From a technological perspective, Giuseppe Attanasio (Postdoctoral Researcher at the University of Lisbon and the Center for Responsible AI) went through the latest functions and opportunity offered by AI platforms, such as multimodality and new forms of interactivity.
The second session of the seminar, moderated by Cristina Mussinelli (Digital Publishing Consultant, AIE), focused on international case history from different publishing segments: STM, educational and trade, highlighting challenges and opportunities in each of them.
Claudio Colaiacomo (Vice President – Public Affairs & Academic Relations – Elsevier BV) and Joris van Rossum (Programme Director, STM Solutions) explained that in scholarly publishing, a suite of applications and services are already available to publishers for different purposes e.g., to assist the authoring process, to summarise topics, to support research discovery, to screen manuscripts, recommend reviewers. Potential is seen especially in addressing research integrity issues – which, at the same time, risk being exacerbated by the very same technology.
In education, as illustrated by Anna Helminen – Head of Data & Research, Sanoma Learning, different levels and combinations of blended learning are being selected depending on the uses. AI is used internally to analyse usage and improve products and efficiency, for editing and versioning of existing content, to adapt learning content to students’ performance, needs and preferences, support teachers in managing their materials and personalising the ways of teaching.
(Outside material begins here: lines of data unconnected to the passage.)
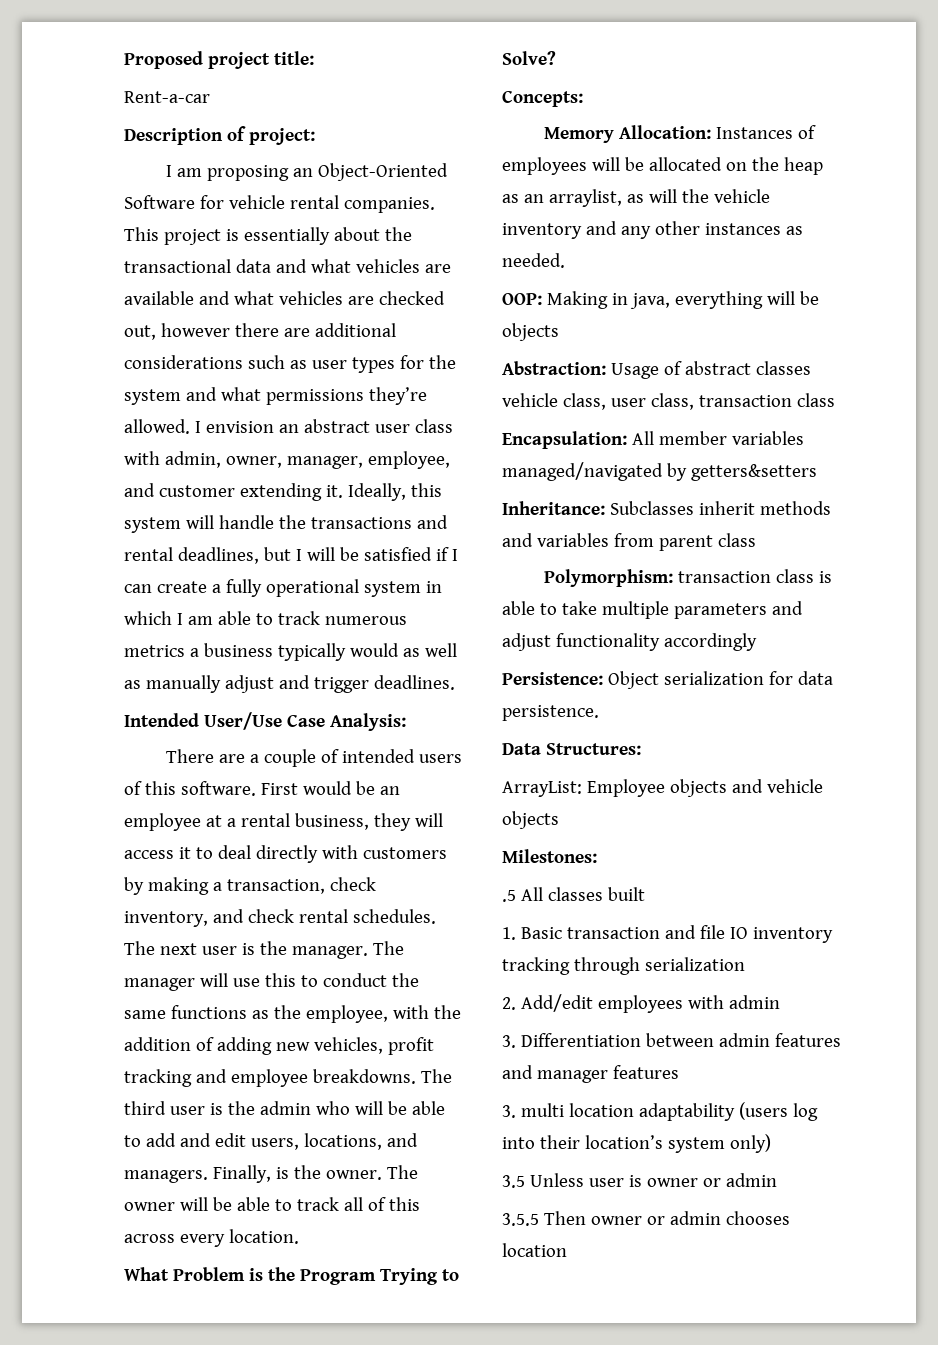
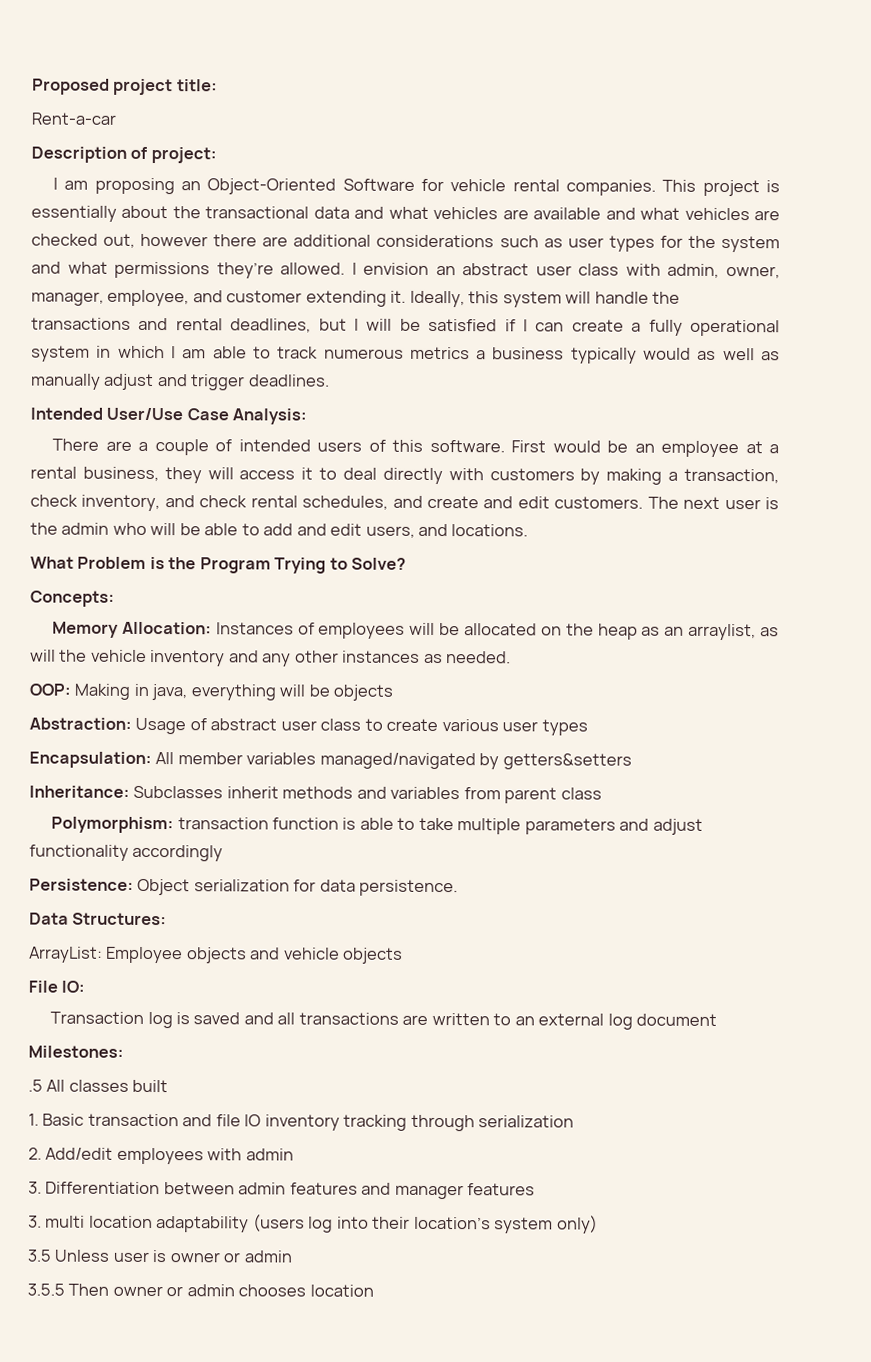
[352,909,436,924] schedules. -> [302,495,644,510] schedules, and create and edit customers.
[291,941,404,959] [124,973,419,991] [124,1005,461,1023] [124,1037,434,1055] [124,1069,452,1087] [124,1101,255,1115] manager. The manager will use this to conduct the same functions as the employee, with the addition of adding new vehicles, profit tracking and employee breakdowns. The third user is the -> (58, 528) none
[303,1133,418,1150] [124,1165,418,1183] [124,1197,420,1211] [124,1229,299,1247] locations, and managers. Finally, is the owner. The owner will be able to track all of this across every location. -> [418,523,529,537] and locations.
[755,361,811,375] [502,393,835,410] classes vehicle class, user class, transaction class -> [280,718,588,736] user class to create various user types
[776,569,815,583] class -> [271,817,339,830] function
(559, 820) none -> [28,980,86,993] [50,1011,717,1030] // File IO: // Transaction log is saved and all transactions are written to an external log document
Chantal Restivo-Alessi (Chief Digital Officer and CEO International Foreign Language for HarperCollins Publishers) explained that in trade, marketing is one of the key use cases, with AI aiding in campaigns on social media, formatting and layout, newsletters, and summaries of content
Overall, it emerged that many publishers and authors across all sectors are currently experimenting, with multi-modality, the increasing availability of models and their potential customisation making such experimentation more approachable for many. The key to success is to start from an analysis of the objectives and define a framework to ensure a safe and sound transition; operating through pilots, especially at the beginning; agreeing on principles, checklists (including to ensure compliance with legislations) and an evaluation/feedback process; ensuring training is available to bring all the staff along; and always keeping a human in the loop.
Safeguards are considered a necessity to protect privacy, confidentiality and intellectual property and guarantee the security of environments and contents; as an example, many publishers have recommended that final responsibility for the submitted content should stay with author, that GenAI tools shouldn’t be credited as authors and that original works shouldn’t be uploaded to publicly available GenAI tools.
At the core of what publishers provide and reason why caution is necessary, quality, veracity and trustworthiness of information are at clear risk of being undermined. This emerged distinctly as the main threat deriving from the indiscriminate use of technology, together with the embedding and amplification of potential bias and the adverse environmental impacts.